5. Separate dusting from address poisoning
Dusting and address poisoning both use unwanted transactions, but the failure mode is different. With address poisoning, the attacker wants a lookalike address to appear in your transaction history so you copy it later. With dusting, the attacker wants to observe behavior, push a scam link, or nudge you into interaction.
Before every real transfer, copy the address from the destination app, exchange, or invoice again. Do not copy from old wallet history. If the amount is meaningful, send a small test transfer first.
When should you worry?
Most dusting events are annoyances, not emergencies. You should take them more seriously if:
- the wallet holds a large balance;
- the dust arrived with a threatening message or phishing link;
- multiple addresses you thought were separate receive related dust;
- you already clicked a link, signed a transaction, or approved a token.
If you signed something suspicious on an EVM wallet, review and revoke token approvals from a trusted tool or move funds to a fresh wallet whose seed phrase has never touched a website.
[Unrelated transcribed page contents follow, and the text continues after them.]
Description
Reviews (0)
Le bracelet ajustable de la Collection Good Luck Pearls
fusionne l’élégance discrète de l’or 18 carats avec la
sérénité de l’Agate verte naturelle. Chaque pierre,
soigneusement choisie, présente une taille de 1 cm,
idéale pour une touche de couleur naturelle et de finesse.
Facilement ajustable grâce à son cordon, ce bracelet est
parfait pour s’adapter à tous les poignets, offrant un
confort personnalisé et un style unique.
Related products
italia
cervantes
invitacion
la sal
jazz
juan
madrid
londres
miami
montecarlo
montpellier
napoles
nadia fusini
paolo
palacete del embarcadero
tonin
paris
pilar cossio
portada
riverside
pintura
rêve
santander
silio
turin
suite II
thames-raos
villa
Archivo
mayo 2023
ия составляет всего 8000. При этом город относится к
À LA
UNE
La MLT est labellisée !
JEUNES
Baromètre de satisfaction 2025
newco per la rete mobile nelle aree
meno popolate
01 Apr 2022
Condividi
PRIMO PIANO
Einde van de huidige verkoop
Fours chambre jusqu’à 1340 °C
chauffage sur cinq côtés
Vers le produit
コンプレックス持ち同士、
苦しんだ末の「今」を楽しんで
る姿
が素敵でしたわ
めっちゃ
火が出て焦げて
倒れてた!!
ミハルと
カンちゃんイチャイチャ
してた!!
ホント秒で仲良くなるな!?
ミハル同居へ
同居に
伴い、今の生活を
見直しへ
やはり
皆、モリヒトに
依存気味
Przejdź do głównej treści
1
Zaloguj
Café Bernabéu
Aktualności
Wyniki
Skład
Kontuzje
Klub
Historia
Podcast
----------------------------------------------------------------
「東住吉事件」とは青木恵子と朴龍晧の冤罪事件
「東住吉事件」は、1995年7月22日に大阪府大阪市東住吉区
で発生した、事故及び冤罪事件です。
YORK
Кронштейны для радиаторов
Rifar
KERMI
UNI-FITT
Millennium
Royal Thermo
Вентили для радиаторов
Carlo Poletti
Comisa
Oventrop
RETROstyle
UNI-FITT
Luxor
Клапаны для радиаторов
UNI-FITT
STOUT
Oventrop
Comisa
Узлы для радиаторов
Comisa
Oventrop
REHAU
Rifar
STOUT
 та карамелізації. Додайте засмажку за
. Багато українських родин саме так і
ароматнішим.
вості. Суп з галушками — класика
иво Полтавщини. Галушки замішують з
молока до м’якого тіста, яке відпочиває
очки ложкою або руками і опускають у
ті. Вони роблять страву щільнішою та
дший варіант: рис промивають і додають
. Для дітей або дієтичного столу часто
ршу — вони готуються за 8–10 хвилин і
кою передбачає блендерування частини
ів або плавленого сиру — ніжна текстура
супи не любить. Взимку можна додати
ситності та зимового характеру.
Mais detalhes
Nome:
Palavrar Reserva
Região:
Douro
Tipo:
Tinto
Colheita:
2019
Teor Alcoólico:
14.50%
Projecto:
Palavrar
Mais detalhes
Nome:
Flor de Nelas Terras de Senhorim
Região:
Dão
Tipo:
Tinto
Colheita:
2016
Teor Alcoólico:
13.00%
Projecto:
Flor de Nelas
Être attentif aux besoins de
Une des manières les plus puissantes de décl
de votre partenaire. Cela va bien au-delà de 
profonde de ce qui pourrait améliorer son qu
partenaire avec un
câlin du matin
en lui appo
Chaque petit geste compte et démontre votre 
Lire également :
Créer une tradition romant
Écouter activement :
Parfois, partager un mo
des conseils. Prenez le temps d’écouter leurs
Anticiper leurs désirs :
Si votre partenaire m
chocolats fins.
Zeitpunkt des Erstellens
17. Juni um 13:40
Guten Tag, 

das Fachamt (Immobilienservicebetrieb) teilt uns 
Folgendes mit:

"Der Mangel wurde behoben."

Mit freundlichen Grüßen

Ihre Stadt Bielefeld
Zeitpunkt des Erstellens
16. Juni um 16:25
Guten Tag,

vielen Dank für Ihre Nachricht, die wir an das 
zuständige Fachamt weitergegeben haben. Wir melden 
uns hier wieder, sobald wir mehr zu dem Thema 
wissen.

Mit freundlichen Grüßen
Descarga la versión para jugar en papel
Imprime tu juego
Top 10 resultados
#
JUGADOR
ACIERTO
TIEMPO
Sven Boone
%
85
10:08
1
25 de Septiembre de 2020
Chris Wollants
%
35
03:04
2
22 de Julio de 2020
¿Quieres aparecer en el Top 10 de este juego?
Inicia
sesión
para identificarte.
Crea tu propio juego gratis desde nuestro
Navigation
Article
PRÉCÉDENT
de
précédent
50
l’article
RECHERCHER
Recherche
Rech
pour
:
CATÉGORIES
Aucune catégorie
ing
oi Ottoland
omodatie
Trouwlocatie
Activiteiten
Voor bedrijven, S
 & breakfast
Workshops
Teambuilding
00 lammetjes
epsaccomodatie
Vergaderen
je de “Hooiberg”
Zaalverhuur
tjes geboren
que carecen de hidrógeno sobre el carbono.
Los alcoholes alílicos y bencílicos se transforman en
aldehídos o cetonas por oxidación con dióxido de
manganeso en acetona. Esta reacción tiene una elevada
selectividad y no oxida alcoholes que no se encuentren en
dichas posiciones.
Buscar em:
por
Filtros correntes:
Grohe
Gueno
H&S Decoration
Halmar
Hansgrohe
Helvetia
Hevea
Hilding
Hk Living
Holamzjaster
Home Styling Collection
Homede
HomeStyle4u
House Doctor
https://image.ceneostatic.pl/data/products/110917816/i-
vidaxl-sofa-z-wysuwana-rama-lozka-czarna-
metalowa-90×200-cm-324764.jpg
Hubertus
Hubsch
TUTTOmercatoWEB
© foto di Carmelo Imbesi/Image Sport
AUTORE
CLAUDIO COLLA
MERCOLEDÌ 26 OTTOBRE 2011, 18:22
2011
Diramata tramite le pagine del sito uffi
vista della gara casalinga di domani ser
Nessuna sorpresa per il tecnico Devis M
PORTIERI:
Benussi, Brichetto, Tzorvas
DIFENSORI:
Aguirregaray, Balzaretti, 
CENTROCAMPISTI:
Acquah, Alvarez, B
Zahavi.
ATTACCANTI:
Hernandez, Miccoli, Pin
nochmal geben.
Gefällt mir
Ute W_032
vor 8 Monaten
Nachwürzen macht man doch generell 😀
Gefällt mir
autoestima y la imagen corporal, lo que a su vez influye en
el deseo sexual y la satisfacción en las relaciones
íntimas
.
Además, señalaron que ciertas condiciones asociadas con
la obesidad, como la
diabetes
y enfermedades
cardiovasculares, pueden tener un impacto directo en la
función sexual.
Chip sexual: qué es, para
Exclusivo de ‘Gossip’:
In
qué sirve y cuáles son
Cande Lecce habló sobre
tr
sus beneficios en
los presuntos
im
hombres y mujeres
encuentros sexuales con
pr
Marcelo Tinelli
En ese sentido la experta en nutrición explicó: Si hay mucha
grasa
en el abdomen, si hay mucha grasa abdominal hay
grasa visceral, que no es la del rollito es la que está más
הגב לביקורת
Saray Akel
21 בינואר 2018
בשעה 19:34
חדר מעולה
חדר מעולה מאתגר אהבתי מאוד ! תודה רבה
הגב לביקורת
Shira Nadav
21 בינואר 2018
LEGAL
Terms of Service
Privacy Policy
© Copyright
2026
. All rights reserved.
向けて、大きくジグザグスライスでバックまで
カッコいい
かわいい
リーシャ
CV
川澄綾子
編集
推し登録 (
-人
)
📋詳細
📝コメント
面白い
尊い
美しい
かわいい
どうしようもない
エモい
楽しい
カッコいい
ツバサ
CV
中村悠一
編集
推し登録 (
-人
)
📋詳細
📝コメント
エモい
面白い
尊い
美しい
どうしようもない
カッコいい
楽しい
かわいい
If you revealed your seed phrase anywhere online, assume that wallet is compromised and move funds to a new secure wallet immediately.
Hardware wallet buying angle
A hardware wallet can protect private keys from malware and fake wallet apps, but it cannot make every on-chain interaction safe. Ledger, Trezor, and Tangem users can still be tricked into sending to the wrong address, signing a malicious approval, or typing a recovery phrase into a fake site.
If you want a setup that lowers day-to-day mistakes, compare the practical tradeoffs in best hardware wallet for beginners, Ledger vs Trezor, and Tangem vs Ledger. The best wallet is the one whose signing screen, recovery process, and app workflow you will actually follow carefully.
Bottom line
If tiny mystery crypto appears in your wallet, do not panic and do not interact. Leave the dust alone, hide it if your wallet supports that, ignore memo links, never enter your recovery phrase online, and keep using fresh receiving addresses where possible. Dust is usually not dangerous by itself. The expensive mistake is letting it make you click, sign, approve, or copy the wrong address.